Как утешает кого-либо мать, так утешу Я вас…»
– Стой, стой! Как хорошо! Не Отец, а Мать… А ведь это всё так и будет?
– Так и будет.
– Нет, не будет, а есть! – воскликнул Бестужев. – «Да приидет Царствие Твоё», – это вначале, а в конце: «Яко Твоё есть царствие». Есть, уже есть… А знаешь, Серёжа, когда я читал Катехизис на Васильковской площади, была такая минута…
– Знаю.
– И у тебя?.. А ведь в такую минуту и умереть не страшно?
– Не страшно, Миша.
– Ну, читай, читай… Дай руку!
Муравьёв просунул руку в щель. Бестужев поцеловал её, потом приложил к губам. Засыпал и дышал на неё, как будто и во сне целовал. Иногда вздрагивал, всхлипывал, как маленькие дети во сне, но всё тише, тише и наконец совсем затих, заснул.
Муравьёв тоже задремал.
Проснулся от ужасного крика. Не узнал голоса Бестужева.
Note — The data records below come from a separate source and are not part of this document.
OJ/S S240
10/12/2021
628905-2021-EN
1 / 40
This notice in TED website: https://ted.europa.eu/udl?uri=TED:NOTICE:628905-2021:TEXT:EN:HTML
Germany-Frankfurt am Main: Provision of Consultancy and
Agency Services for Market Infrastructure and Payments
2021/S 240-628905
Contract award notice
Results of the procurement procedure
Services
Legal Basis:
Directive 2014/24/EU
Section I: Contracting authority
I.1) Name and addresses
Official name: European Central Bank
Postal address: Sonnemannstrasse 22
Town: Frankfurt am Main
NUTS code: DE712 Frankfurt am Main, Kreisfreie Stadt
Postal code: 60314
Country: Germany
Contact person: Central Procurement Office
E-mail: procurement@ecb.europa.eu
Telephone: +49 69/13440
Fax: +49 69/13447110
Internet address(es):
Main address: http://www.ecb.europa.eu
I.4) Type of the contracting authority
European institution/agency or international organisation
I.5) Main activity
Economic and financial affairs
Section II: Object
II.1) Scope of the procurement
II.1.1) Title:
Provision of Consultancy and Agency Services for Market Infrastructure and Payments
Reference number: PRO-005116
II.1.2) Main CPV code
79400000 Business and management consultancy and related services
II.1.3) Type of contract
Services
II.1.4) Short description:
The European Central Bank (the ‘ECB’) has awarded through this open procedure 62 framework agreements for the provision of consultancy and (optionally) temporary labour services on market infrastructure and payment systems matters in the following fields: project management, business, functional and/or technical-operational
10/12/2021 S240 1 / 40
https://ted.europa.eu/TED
– Ой-ой-ой! Что это? Что это? Что это?
Заткнул уши, чтобы не слышать. Но скоро всё затихло. Слышался только звон желез, надеваемых на ноги, и приветливый голос Трофимова:
– Сонный человек, ваше благородие, как дитя малое: всего пужается. А проснётся – посмеётся…
Муравьёв подошёл к стене, отделявшей его от Голицына, и заговорил сквозь щель:
– Прочли моё «Завещание»?
– Прочёл.
– Передадите?
– Передам. А помните, Муравьёв, вы мне говорили, что мы чего-то главного не знаем?
– Помню.
– А разве не главное то, что в «Завещании»: Царь Христос на земле, как на небе?
– Да, главное, но мы не знаем, как это сделать.
– А пока не знаем, Россия гибнет?
– Не погибнет, – спасёт Христос.
Помолчал и прибавил шёпотом:
– Христос и ещё Кто-то.
«Кто же?» – хотел спросить Голицын и не спросил: почувствовал, что об этом нельзя спрашивать.
– Вы женаты, Голицын?
– Женат.
– Как имя вашей супруги?
– Марья Павловна.
– А сами как зовёте?
– Маринькой.
– Ну поцелуйте же от меня Мариньку. Прощайте. Идут.
Храни вас Бог!
Голицын услышал на дверях соседней камеры стук замков и засовов.
Когда пятерых, под конвоем павловских гренадеров, вывели в коридор, они перецеловались все, кроме Каховского. Он стоял в стороне, один, всё такой же каменный. Рылеев взглянул на него, хотел подойти, но Каховский оттолкнул его молча глазами: «Убирайся к чёрту, подлец!» Рылеев улыбнулся: «Ничего, сейчас поймёт».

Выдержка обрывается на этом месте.